Data collected by COS suggests that intergalactic cosmic filaments are hotter than predicted by hydrodynamic simulations of the Standard Model of structure formation.

“Since dark photons would be able to convert to low-frequency photons and heat up cosmic structures,” the scientists explain, “they might well explain experimental information. The study was carried out by SISSA researchers in collaboration with researchers from the universities of Tel Aviv, Nottingham and New York.

Dark photons are good candidates for dark matter

“Dark photons are hypothetical new particles that are the force carriers of a new force in the dark sector, much like the photon is the force carrier of electromagnetism,” explain authors James S. Bolton (University of Notitngham), Andrea Caputo (CERN and Tel Aviv University), Hongwan Liu (New York University) and Matteo Viel (SISSA).

“Unlike the photon, however, they can have mass. In particular, the ultralight dark photon – whose mass is twenty orders of magnitude less than that of the electron – is a good candidate for dark matter. »

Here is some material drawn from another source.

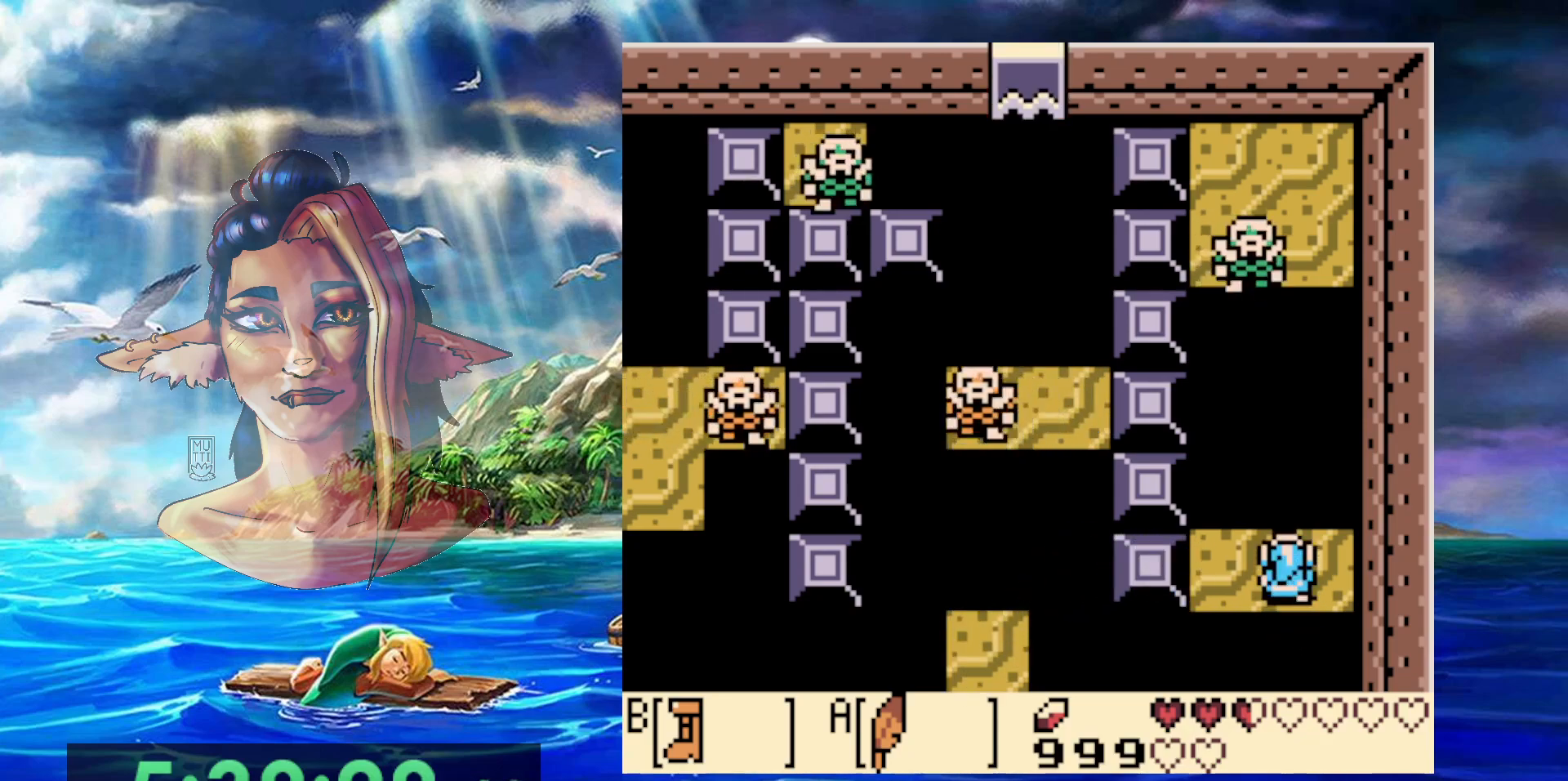
{"buttons": [], "events": [[50, "DPAD_LEFT", "down"], [233, "DPAD_LEFT", "up"], [400, "DPAD_UP", "down"], [433, "DPAD_UP", "up"]]}
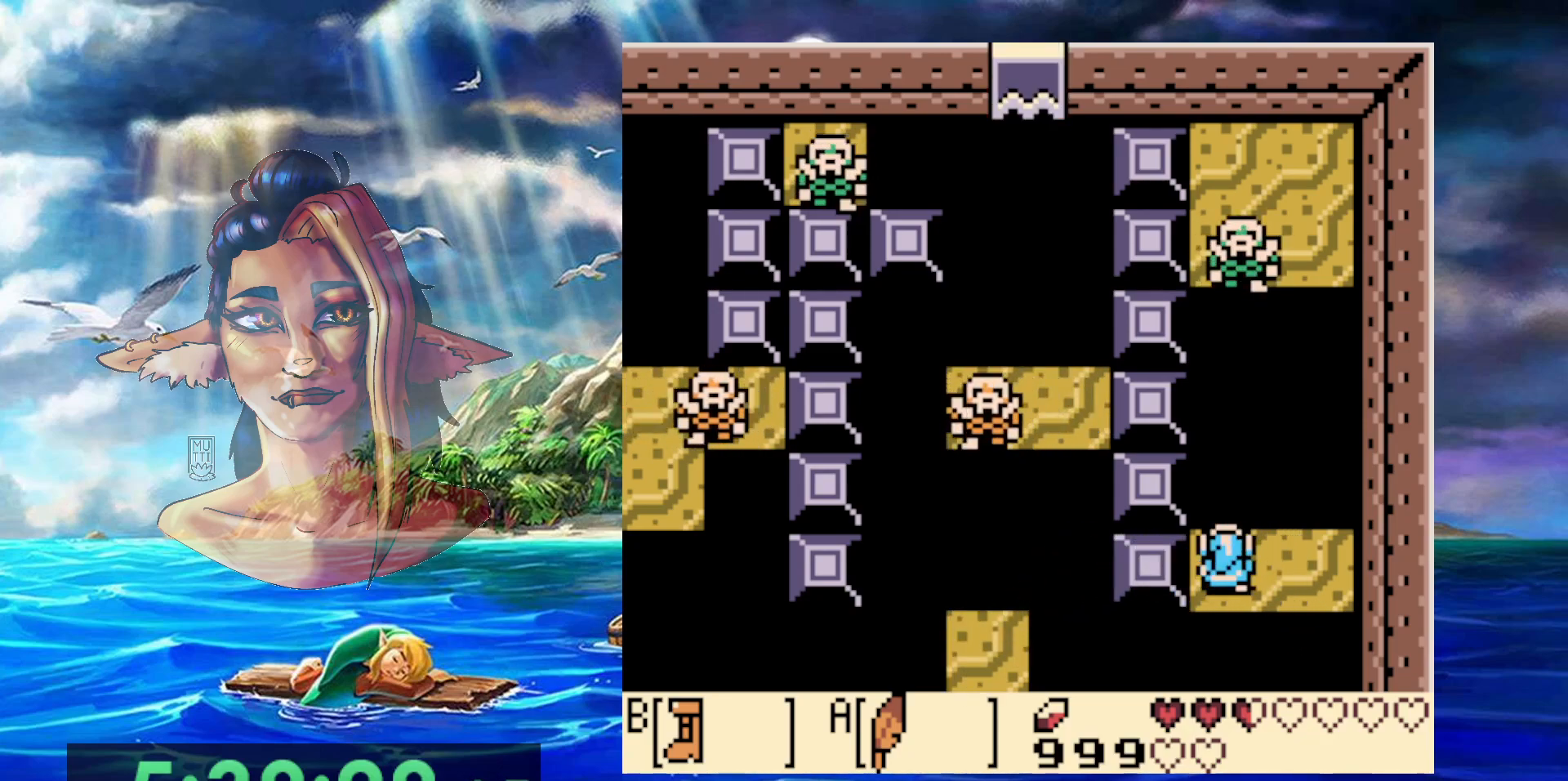
{"buttons": [], "events": []}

Dark photons and ordinary photons are also expected to mix together like the different types of neutrinos, allowing dark matter from the ultralight dark photon to transform into low-frequency photons. These photons will heat the cosmic web but, unlike other heating mechanisms, based on astrophysical processes, such as star formation and galactic winds, this heating process is more diffuse and effective also in regions that are not very dense.

The missing element

Matteo Viel explains: “Usually cosmic filaments have been used to probe the fine-scale properties of dark matter, while in this case we used for the first time data from the low redshift intergalactic medium as a calorimeter, to check if all the heating processes known to us are sufficient to reproduce the data. We found that this is not the case: something is missing, which we model as a contribution produced by the dark photon”.

The work made it possible to identify the mass and the mixing of the dark photon with the photon of the standard model necessary to reconcile the divergence between the observations and the simulation. This effort could lead to further theoretical and observational research to explore the exciting possibility that the dark photon could constitute dark matter.